We can also track how these numbers change from year to year. From 2022 to 2023 the number of languages with some published Scripture increased by 69 and the number still needing translation work decreased by over 400.

That’s progress!

Are all languages capable

There’s an old controversy about language. It revolves around whether all languages are capable of expressing complex ideas. Some contend that all are and others take the position that only some are. In other words, some people think that some languages are primative and others are sophisticated. C. S. Lewis noted that “sincerely pious people in the sixteenth century shuddered at the idea of turning the time honored Latin of the Vulgate into our common and (as they thought) ‘barbarous’ English. “

At that time, the most widely used Bible translation of the day was the Latin Vulgate. Some people had become so used to hearing the Bible read in Latin that when they heard it in a lesser language, such as English, the Bible sounded crude and lightweight to them.
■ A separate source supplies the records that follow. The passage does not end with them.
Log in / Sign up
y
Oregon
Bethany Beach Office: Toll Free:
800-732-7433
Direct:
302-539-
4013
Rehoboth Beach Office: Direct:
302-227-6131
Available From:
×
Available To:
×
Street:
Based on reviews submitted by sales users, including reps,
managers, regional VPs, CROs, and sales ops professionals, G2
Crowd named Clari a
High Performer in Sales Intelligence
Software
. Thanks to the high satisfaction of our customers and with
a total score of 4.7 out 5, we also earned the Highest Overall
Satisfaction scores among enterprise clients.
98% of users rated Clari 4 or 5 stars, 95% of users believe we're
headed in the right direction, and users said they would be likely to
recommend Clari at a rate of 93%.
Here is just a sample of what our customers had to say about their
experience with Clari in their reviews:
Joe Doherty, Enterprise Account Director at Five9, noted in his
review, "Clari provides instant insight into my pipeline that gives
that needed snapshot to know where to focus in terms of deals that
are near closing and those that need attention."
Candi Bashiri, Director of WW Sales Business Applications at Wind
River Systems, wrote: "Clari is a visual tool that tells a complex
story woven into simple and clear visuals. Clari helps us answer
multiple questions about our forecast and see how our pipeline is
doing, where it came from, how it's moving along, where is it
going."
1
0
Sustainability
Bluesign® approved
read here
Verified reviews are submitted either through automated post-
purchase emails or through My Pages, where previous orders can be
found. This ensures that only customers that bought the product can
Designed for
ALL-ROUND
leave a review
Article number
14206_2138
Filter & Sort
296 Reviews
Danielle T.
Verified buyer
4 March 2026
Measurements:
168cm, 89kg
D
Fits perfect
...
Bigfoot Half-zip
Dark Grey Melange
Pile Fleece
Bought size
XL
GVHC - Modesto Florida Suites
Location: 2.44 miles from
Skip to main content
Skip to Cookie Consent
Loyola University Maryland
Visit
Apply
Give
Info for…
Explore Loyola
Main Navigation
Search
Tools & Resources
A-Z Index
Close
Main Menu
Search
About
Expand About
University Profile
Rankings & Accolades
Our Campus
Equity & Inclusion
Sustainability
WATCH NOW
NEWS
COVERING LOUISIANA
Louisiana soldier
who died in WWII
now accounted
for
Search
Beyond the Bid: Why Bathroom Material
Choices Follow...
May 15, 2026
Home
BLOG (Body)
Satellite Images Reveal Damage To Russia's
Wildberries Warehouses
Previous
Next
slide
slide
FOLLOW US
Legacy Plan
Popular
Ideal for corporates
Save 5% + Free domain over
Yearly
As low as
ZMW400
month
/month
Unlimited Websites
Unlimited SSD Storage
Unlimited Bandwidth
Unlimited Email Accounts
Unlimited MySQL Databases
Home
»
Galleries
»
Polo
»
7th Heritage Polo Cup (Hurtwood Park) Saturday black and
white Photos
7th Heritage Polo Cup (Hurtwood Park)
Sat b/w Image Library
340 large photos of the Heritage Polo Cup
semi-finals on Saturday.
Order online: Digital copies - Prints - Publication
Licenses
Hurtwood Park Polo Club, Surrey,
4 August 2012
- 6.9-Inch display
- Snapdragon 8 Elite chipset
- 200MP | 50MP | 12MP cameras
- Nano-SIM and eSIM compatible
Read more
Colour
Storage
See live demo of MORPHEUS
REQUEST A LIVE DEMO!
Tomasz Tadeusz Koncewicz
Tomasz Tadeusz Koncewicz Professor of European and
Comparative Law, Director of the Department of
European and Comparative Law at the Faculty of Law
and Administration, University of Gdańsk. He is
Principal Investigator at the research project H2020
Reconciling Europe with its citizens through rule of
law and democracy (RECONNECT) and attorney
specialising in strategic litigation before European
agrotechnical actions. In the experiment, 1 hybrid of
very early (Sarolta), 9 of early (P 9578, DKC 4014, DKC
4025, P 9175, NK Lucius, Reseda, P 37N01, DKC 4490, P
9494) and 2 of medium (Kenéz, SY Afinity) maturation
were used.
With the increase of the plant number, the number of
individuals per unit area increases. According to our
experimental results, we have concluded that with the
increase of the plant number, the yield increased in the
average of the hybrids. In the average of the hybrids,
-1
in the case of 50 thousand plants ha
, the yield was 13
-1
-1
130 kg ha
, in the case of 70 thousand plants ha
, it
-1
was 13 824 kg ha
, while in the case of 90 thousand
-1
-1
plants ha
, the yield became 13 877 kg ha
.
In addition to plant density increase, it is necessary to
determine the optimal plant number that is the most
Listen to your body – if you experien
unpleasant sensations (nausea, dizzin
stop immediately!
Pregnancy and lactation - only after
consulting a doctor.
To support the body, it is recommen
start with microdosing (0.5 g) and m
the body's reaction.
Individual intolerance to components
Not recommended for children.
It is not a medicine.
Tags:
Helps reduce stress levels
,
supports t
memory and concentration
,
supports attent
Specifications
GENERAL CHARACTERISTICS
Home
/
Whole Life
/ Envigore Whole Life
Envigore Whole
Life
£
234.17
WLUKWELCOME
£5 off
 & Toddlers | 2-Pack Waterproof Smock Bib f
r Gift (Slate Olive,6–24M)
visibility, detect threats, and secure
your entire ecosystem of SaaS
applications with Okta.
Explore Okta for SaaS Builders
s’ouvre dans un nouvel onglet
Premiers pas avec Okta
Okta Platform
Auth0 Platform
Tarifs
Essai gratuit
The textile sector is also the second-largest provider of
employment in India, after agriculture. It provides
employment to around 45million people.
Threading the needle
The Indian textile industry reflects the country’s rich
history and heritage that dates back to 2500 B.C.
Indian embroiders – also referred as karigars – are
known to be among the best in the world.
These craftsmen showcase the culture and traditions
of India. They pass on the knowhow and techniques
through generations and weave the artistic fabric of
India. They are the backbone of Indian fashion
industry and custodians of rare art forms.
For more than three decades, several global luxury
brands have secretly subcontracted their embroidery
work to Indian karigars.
And English was indeed a lesser language in that day. Latin was the language of education and literature. Consequently, Latin had a more words including words for advanced concepts. English did not. This points to a problem – important languages fade into obscurity and lesser languages become important. How could that happen if some were inherently superior or inferior?

Also, God chose to give us his Word in two unimportant, unsophisticated languages – Hebrew and Koine Greek. Hebrew was a language of little importance with no scientific or litterary tradition. Koine Greek was the everyday language of the streets. It is notable that the apostles did not write the New Testament in classical Greek, a language with lots of literature, science and philosophy.

Then we have the events recorded in Acts 2 where people from all over heard in their own languages, many of them unsophisticated languages of ordinary people.

Even today this controversy is alive here and there. For example, in Jamaica some oppose the translation of the Bible into Patois, the most widely spoken language there. For example, the BBC quotes Jamaican Bishop Alvin Bailey “I don’t think the Patois words can effectively communicate what the English words have communicated.” “Even those (Patois) words that we would want to use to fully explain what was in the original, are words that are vulgar.” I take the position of those who, in the 14th century, first translated the Bible into English in spite of those who then said about English what Bishop Bailey is now saying about Patois. Here’s what Henry Knighton, a 14th century chronicler, wrote about translating the Bible into English. “Christ gave His Gospel to the clergy…but this master John Wycliffe translated the Gospel from Latin into the English…common to all and more open to the laity and even to women…and so the pearl of the Gospel is thrown before swine and trodden under foot…the jewel of the clergy has been turned into the jest of the laity…and has become common.”

Reading method

Our neighbors in 1979 in Niangoloko was a burkinabe couple, Paul and Mariana Hema. Every morning, Paul would sit outside his house and read the Bible in Bambara. Paul had gone to primary school for a few years plus a missionary had taught him to read. One morning I found Mariama reading the same Bible. I was syorised as she had no schooling at all. So I asked her how she learned to read.

She said that she used to watch her husband reading the Bible and wanted to do so herself. So she told him to teach her to read. He responded that he was not a teacher and didn’t know how. She insisted. So he had her sit down beside him while he read outloud and followed under the words with his finger. And that’s how she learned to read.

That’s not a recommended method for teaching reading, but most any method will eventually work if the teacher and student have enough motivation. Teaching adults to read is heavily dependent on their desire to learn. Without desire, even the best reading method will fail. With enough desire and time, almost any method will eventually succeed. I’ve been in places where people wanted to read the Bible so much that they would suffer hardship to learn to read.

In some places, adults have learned to read by singing in church and looking at the words printed on a hymnbook or songbook. In fact, printing a hymnbook can be the cheapest literacy method in some places.